[Start of section]

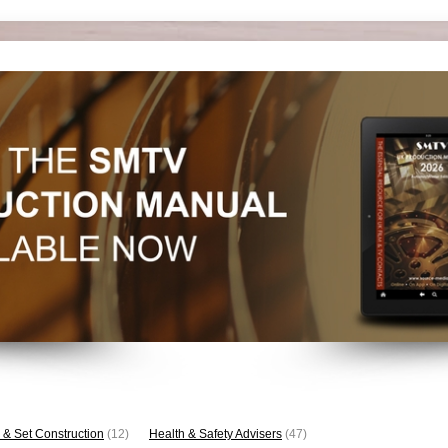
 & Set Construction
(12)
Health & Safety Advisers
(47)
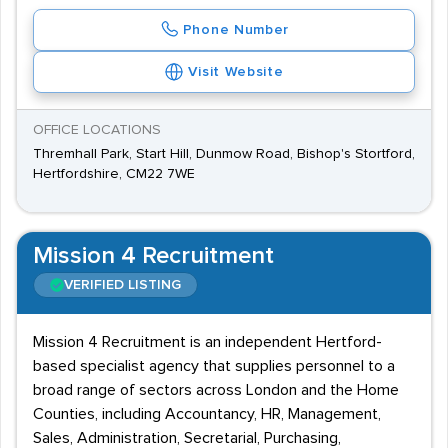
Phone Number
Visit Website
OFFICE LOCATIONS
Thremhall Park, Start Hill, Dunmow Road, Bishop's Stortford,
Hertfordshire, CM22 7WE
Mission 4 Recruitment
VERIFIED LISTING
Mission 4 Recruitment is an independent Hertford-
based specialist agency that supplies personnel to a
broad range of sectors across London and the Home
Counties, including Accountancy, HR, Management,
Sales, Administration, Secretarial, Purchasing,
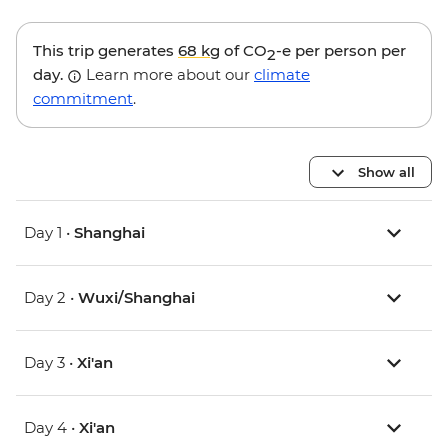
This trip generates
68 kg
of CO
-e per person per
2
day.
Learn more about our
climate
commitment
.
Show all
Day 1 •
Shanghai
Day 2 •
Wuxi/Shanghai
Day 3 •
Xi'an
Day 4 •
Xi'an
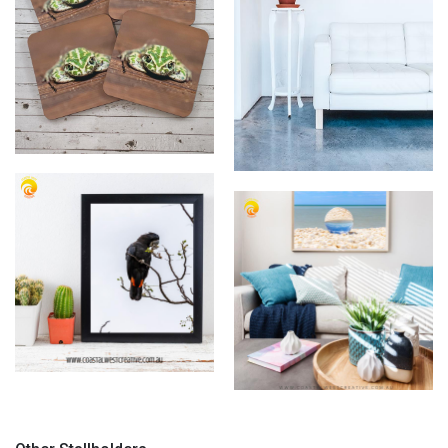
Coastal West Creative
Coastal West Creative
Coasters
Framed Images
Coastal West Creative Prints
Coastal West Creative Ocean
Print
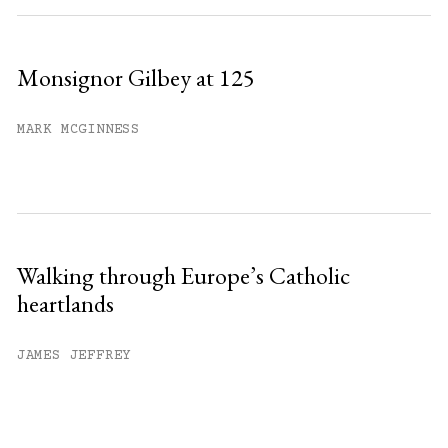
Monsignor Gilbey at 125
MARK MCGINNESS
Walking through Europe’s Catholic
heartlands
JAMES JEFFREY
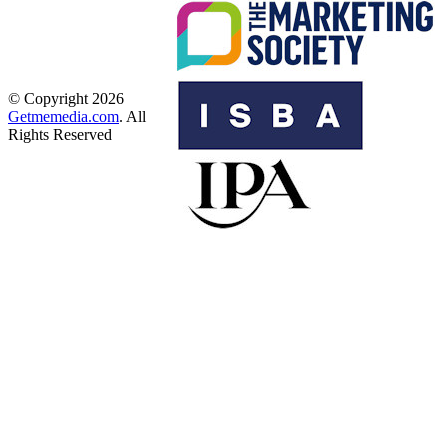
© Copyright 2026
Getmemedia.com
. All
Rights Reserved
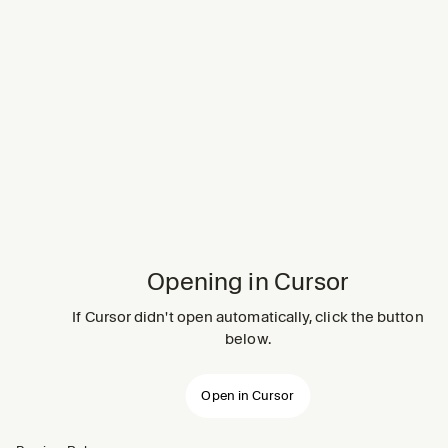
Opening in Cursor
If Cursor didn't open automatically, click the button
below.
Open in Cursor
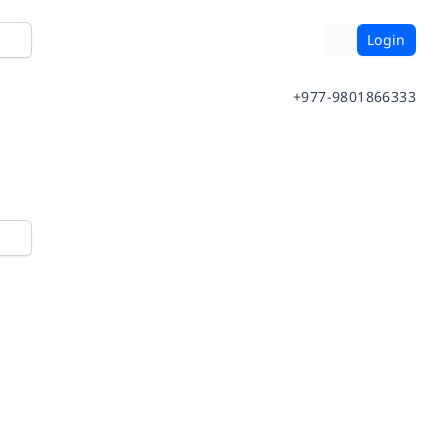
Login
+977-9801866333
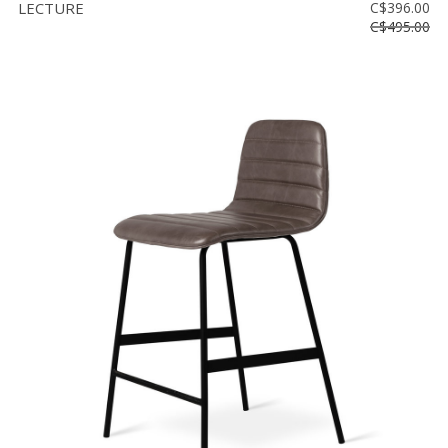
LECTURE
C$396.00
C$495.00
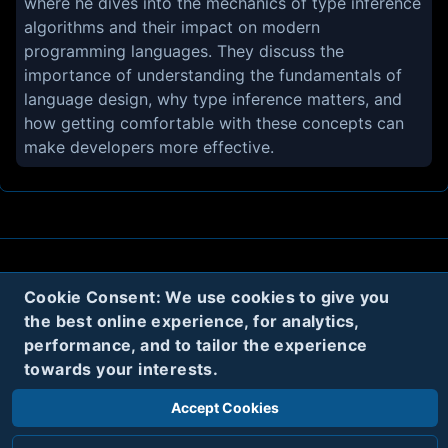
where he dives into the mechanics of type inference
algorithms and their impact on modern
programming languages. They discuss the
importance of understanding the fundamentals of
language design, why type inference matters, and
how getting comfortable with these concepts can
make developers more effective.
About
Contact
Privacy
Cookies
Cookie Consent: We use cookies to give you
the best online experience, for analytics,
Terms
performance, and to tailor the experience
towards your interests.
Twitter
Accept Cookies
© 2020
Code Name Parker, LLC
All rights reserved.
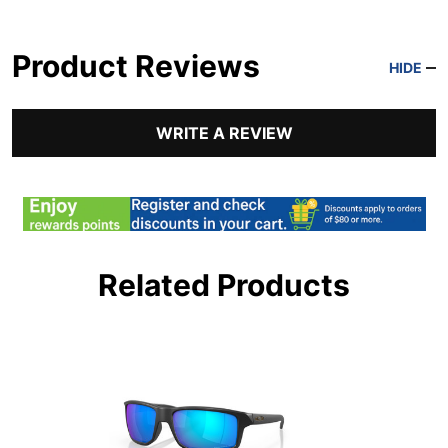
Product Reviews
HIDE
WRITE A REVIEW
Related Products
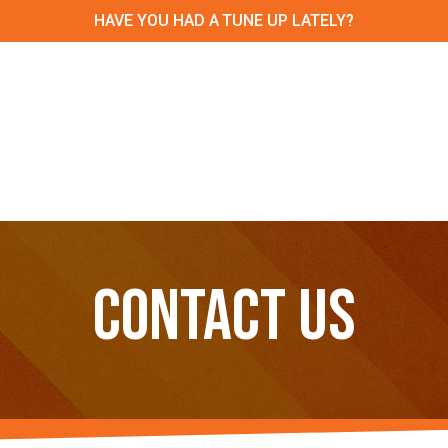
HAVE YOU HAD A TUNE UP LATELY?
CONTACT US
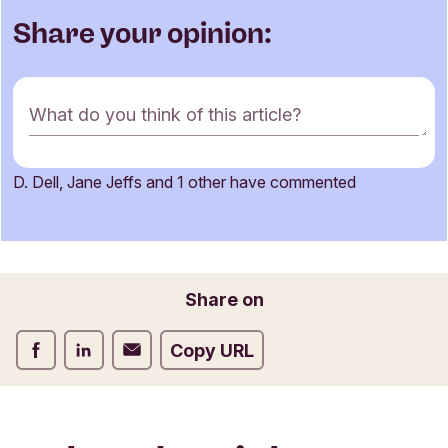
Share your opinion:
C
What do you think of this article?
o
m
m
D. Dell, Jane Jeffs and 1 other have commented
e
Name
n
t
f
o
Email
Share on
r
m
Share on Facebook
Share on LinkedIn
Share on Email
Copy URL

[End of section]
[Start of section]

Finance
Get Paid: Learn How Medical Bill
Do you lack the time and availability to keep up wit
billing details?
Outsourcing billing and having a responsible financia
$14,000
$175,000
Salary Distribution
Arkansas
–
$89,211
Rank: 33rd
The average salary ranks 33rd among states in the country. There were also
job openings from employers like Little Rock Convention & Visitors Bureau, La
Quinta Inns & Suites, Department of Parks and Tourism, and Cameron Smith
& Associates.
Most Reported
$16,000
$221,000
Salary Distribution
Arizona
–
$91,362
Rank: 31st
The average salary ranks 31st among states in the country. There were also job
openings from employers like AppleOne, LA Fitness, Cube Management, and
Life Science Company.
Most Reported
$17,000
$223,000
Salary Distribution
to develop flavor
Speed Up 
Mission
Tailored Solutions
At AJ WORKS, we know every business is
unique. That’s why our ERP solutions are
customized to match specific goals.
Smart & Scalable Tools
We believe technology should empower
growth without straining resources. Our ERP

[End of section]

Everything above from the line containing "Smart & Scalable Tools" down to the line containing "growth without straining resources. Our ERP" should be copied exactly, both end lines included, and nothing else.

Smart & Scalable Tools
We believe technology should empower
growth without straining resources. Our ERP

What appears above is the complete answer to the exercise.